→ REQUIRED ACTIONS:
(a) In the red-black tree article, what is the time complexity of searching a linear list?
(b) Continue the red-black tree article from the point where it stops.

→ READING PASSAGE:
--- START ---

Understand Red Black Tree: part one - background

Introduction

In this series of articles, I want to examine an important data structure: the red-black tree. The red-black tree is an advanced data structure that is difficult to fully understand. Maybe you have some wonders and confusion about it as follows:

  • What is the meaning of red and black here?
  • The red-black tree is known as a self-balancing binary search tree. But what’s the difference between it and others?
  • Where is it used or applied?

If you want to know the answer to the above questions, then this article is just for you. I will cover the following topics:

  • Why do we need the red-black tree and what is its advantage?
  • How does a red-black tree work?
  • How to write a red-black tree from scratch?

Background of Red-Black Tree

In this section, let’s review the history of the red-black tree. During this process, I will show you why it was invented and what kind of advantages it can provide compared with other tree data structures.

First thing first, let’s define the red-black tree as follows:

  • Red-Black Tree is a self-balancing binary search tree.

Let’s analyze this definition step by step:

  • Tree: A tree is a nonlinear data structure, compared to arrays, linked lists, stacks and queues which are linear data structures. A tree is a data structure consisting of one node called the root and zero or one or more subtrees. One disadvantage of linear data structures is the time required to search a linear list is proportional to the size of the data set, which means that the time complexity is O(n). That’s why more efficient data structures like trees are invented to store and search data.

  • General Tree: A general tree is a tree where each node may have zero or more children.

  • Binary Tree: A binary tree is a specialized case of a general tree, where each node can have no more than two children.

--- END ---

→ EXTRACTED DATA:
--- START ---

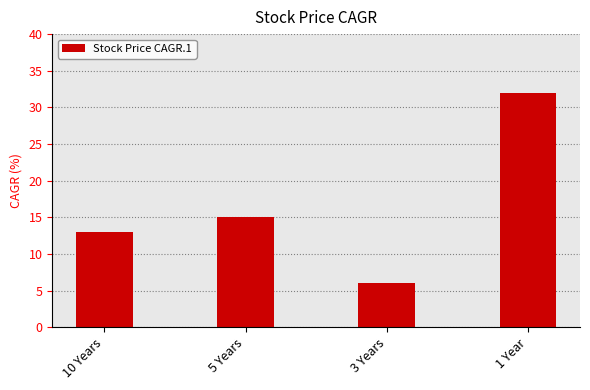

What is the difference between the values at 10 Years and 3 Years?

7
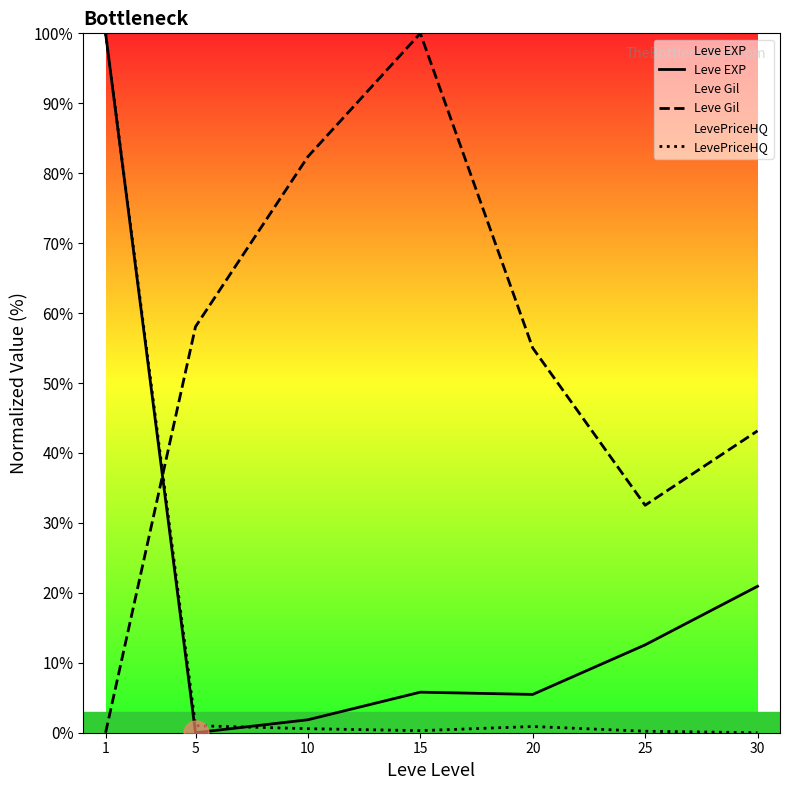

True or false: LevePriceHQ and Leve EXP cross at least once.

True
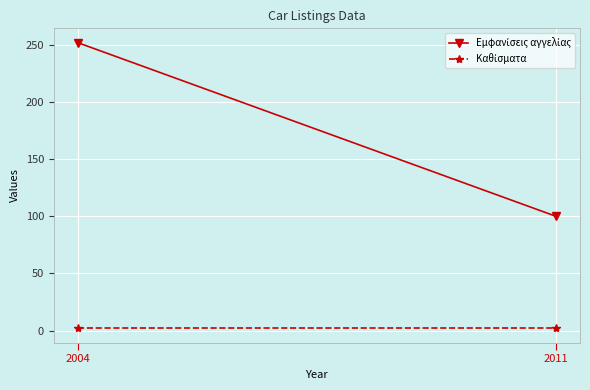

What is the total value across all series at 2011?

102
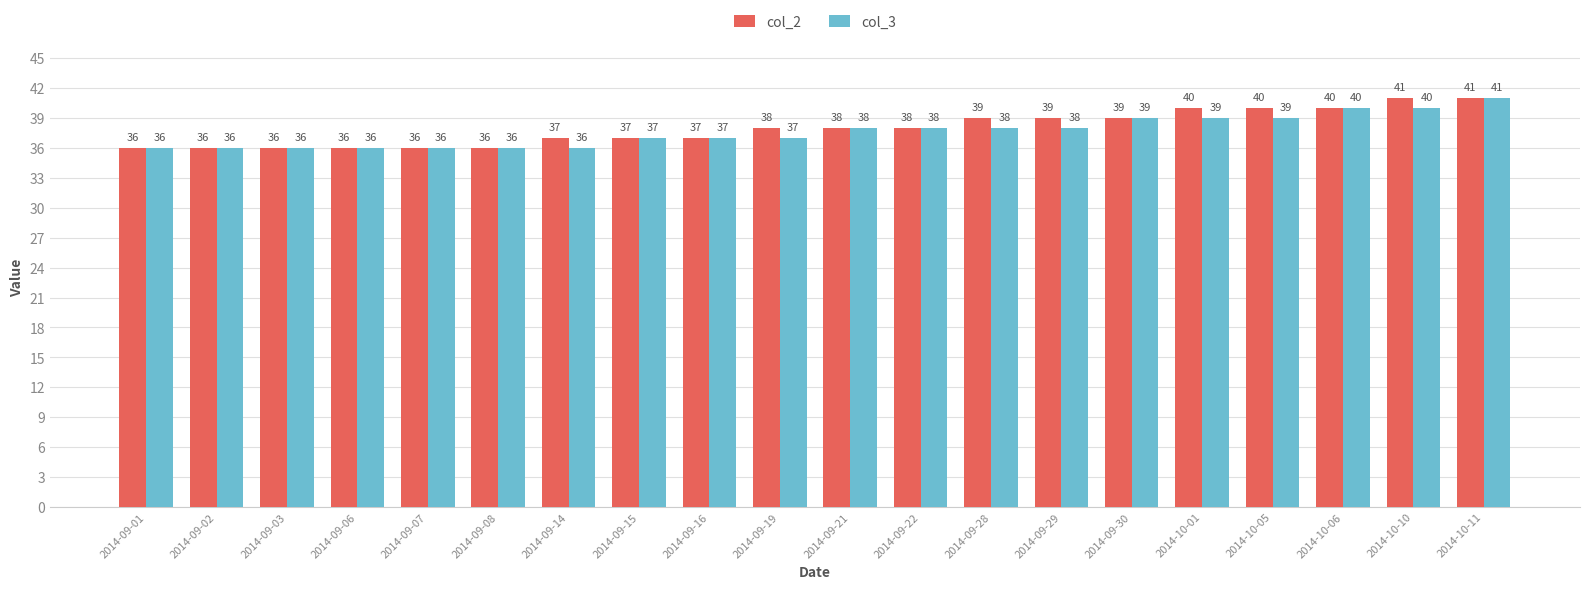

What is the approximate value of col_2 at 2014-10-05?

40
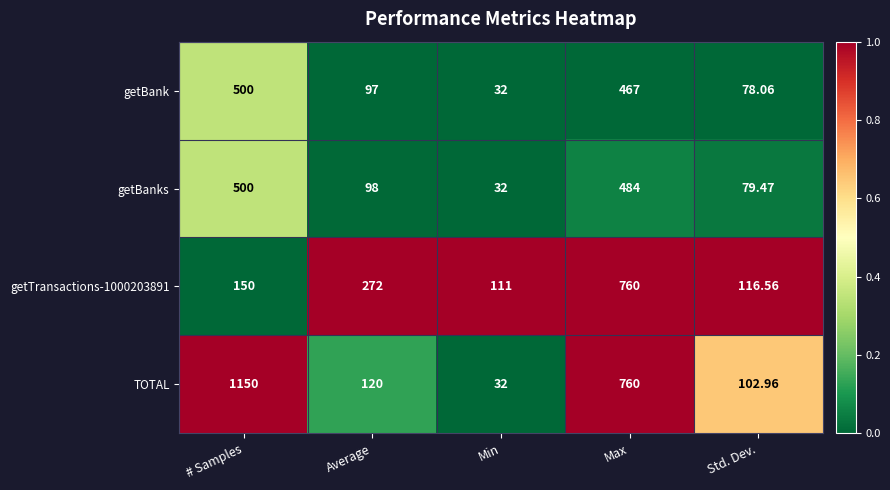

Which category has the lowest value across all series?

Min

--- END ---

→ PER-TASK OUTPUTS:
(a) O(n)

(b)
  • Binary Search Tree: A binary tree satisfying the binary search property is called a binary search tree(BST). To build a BST, the node with a key greater than any particular node is stored on the right sub-trees and the one equal to or less than is stored on the left sub-tree.

The average search time complexity of BST is O(logN), but in the worst case, it will be degraded to O(N). It happens when we insert the nodes one by one in order. For example, if we insert the elements in array [1, 2, 3, 4, 5, 6] into RST in order, what we get is as follows:

This kind of unbalanced BST is degraded to a single linked list. So the BST needs to keep balanced during the insert and delete of the node. That’s where the self-balancing binary search tree comes from.

  • Self-Balancing Binary Search Tree: it’s a binary search tree that automatically keeps its height small in the face of arbitrary item insertions and deletions. And the red-black tree is just one type of it.

Summary

As the first post of this series, I examined the background of the red-black tree bit by bit. I hope you can understand what’s self-balancing binary search tree and why we need it. In the next post, I will start to examine the behavior and property of the red-black tree.